En resumen, la idea de adscribir recién nacidos africanos al cuidado de niñas europeas tuvo un éxito inmediato, un éxito del que sólo salieron perjudicados los fabricantes de muñecas y ositos de peluche, pero bien puede decirse que la economía occidental asumió con coraje este pequeño sacrificio ante los numerosos efectos benéficos que prodigó la humanitaria iniciativa. Nadie recuerda a ciencia cierta quién fue el promotor del proyecto, pero a principios del siglo XXI ya eran varias las oenegés que facilitaban esta práctica; hacia la tercera década del siglo, Unicef la consagró en varios documentos y después la ONU la confirmó definitivamente con una reglamentación internacional, ante la aplastante evidencia de que redimía del hambre a numerosos niños nacidos en los países más pobres del planeta.
Puede decirse que el hambre no quedó erradicada del Tercer Mundo, pero al menos evitó que padecieran ese horrible destino los más débiles: los recién nacidos.
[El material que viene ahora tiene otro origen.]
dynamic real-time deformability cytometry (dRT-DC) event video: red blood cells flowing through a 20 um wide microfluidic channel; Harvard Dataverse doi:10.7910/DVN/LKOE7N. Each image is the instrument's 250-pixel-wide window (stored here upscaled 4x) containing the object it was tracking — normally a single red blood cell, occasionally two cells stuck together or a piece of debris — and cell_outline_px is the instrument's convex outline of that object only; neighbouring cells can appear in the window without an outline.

A mediados del siglo XXI, la ONU pudo declarar de forma solemne que el hambre ya no mataba a las criaturas de corta edad que nacían en depauperadas aldeas africanas.
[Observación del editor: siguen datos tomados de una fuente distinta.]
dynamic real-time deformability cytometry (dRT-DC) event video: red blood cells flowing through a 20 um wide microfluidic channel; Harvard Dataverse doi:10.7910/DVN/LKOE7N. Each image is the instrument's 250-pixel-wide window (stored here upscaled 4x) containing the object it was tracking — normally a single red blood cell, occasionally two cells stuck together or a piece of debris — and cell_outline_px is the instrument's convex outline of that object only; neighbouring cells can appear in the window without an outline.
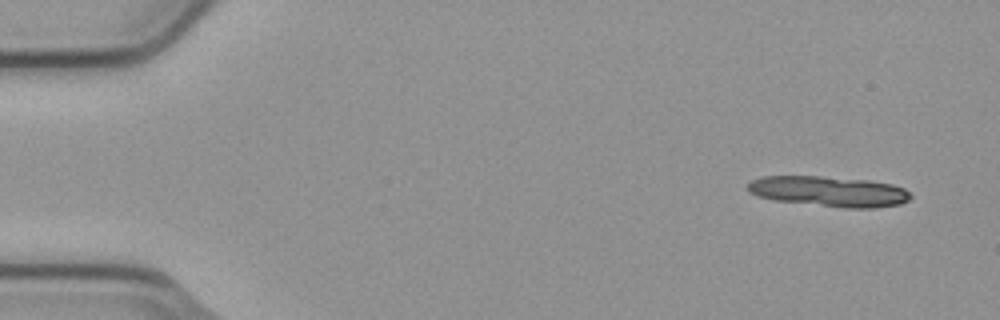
{"species": "common noctule bat (a hibernating species)", "species_latin": "Nyctalus noctula", "temperature_condition": "cold", "stored_images_in_passage": 8, "segment_of_instrument_passage": [1, 2], "camera_frame_rate_fps": 3000, "um_per_image_px": 0.085, "animal": {"sex": "male", "body_mass_g": 23.1, "forearm_length_mm": 52.7}, "frame": {"image": 1, "passage_image": 1, "time_ms": 0.0, "image_size_px": [1000, 320], "cell_outline_px": [[912, 196], [908, 200], [900, 204], [872, 208], [848, 208], [776, 200], [756, 196], [748, 192], [748, 184], [752, 180], [760, 176], [820, 176], [868, 180], [892, 184], [904, 188]], "centroid_in_image_um": [70.45, 16.26], "position_along_channel_um": 14.5, "area_um2": 28.73}}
Básicamente el sistema de adopción consistía en lo siguiente. Las niñas de los países desarrollados, en contra de lo que predijeron tantos grupos feministas, seguían sintiendo la irreprimible inclinación de jugar con muñecos y oficiar sobre ellos una suerte de primaria maternidad. A la vista del mantenimiento de este hábito (que nadie tuvo el atrevimiento de calificar como genético, pero sí como una enojosa herencia cultural) se pensó en trasladar a criaturas hambrientas del Tercer Mundo hasta los hogares europeos, donde las niñas podrían jugar, en vez de con muñecas, con auténticos bebés, a los que darían el biberón, acostarían en camitas y sacarían a pasear en encantadores carritos de juguete.
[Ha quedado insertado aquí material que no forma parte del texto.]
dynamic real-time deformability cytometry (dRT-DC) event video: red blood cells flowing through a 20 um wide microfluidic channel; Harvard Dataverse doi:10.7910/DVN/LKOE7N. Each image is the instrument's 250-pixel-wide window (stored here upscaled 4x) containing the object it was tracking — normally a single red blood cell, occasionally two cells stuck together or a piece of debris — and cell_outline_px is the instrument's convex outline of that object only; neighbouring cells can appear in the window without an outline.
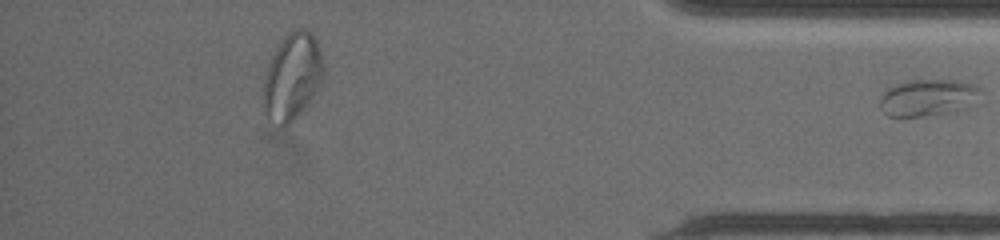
{"species": "common noctule bat (a hibernating species)", "species_latin": "Nyctalus noctula", "temperature_condition": "warm", "stored_images_in_passage": 30, "segment_of_instrument_passage": [2, 2], "camera_frame_rate_fps": 3000, "um_per_image_px": 0.085, "animal": {"sex": "female", "body_mass_g": 19.5, "forearm_length_mm": 54.1}, "frame": {"image": 1, "passage_image": 30, "time_ms": 13.667, "image_size_px": [1000, 240], "cell_outline_px": [[980, 104], [968, 108], [948, 112], [920, 116], [888, 116], [880, 108], [880, 100], [884, 92], [888, 88], [896, 84], [908, 80], [960, 80], [972, 84], [980, 88]], "centroid_in_image_um": [78.95, 8.29], "position_along_channel_um": 356.2, "area_um2": 21.85}}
El sistema de acogimiento contaba con innumerables ventajas: eximía a los padres de los engorrosos procesos burocráticos de la adopción (De hecho, les eximía de toda responsabilidad en el proceso: la moda tomó el informal aspecto de encantadores regalos navideños), ayudaba a completar la formación de las niñas occidentales mediante la adquisición de obligaciones y responsabilidades y, por último, daba a los bebés africanos una razonable posibilidad de seguir vivos, una posibilidad, en todo caso, infinitamente mayor a la que podían esperar de seguir agonizando en aldeas subsaharianas quemadas por el sol.